The handlers used staffs to separate one reddish-gold Myal from the others and sent him shuffling back onto the platform alone. The auctioneer opened the bidding while buyers crowded around the holding pen with avaricious eyes.

Every few minutes, the auctioneer cried, “Sold!” The handlers would select another slave from the pen, and the process would start again.

Appalled, Ampris watched each slave go through humiliating physical examinations. Some submitted tamely, standing with faces averted in shame. Others fought and were whipped. The speed and efficiency of the handlers and auctioneer kept everything moving fast, too fast.

Elrabin stood beside Ampris, close enough that she could feel him trembling. She saw that his eyes were wet and shiny.

He panted, and his ears moved constantly.

When Ampris touched his arm gently in reassurance, he jumped.

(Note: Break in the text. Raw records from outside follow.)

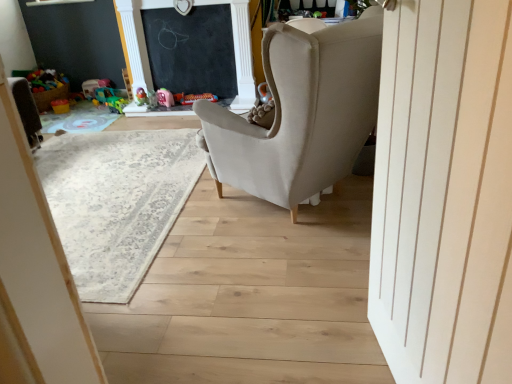
Find the location of a particular element. Image resolution: width=512 pixels, height=384 pixels. free space above rubberized green toy at upper left, which is counted as the 3th toy, starting from the left (from a real-world perspective) is located at coordinates (140, 84).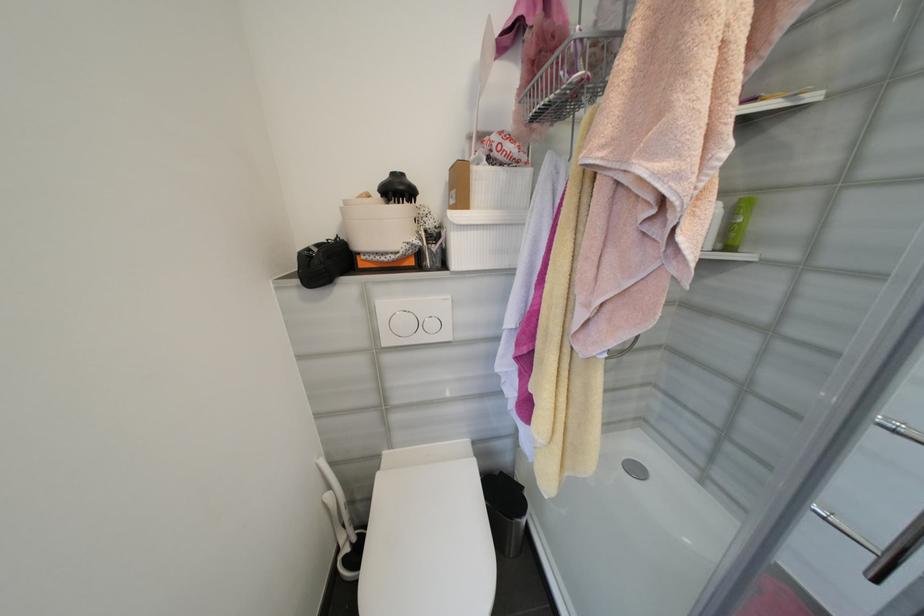
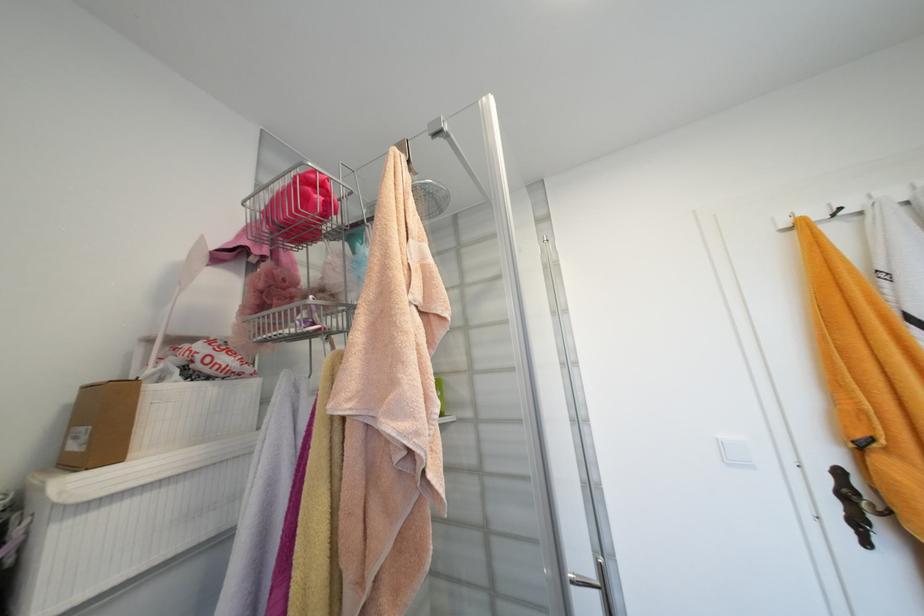
In the second image, find the point that corresponds to the point at 476,138 in the first image.

(154, 342)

Embarrassment clouded his eyes, and he dropped his gaze from hers.

“Why are they so cruel?” Ampris asked in a soft voice. “Why do they take so much joy in hurting, in shaming us?”

Elrabin shrugged. “My father was sold into hard labor,” he said in a low voice. “I swore to myself that I would never share his fate. I thought I was too smart, too clever to get caught. Now . . .” He let his voice trail off.

The handlers opened the holding pen and a long hook reached through the milling slaves to catch Elrabin’s collar.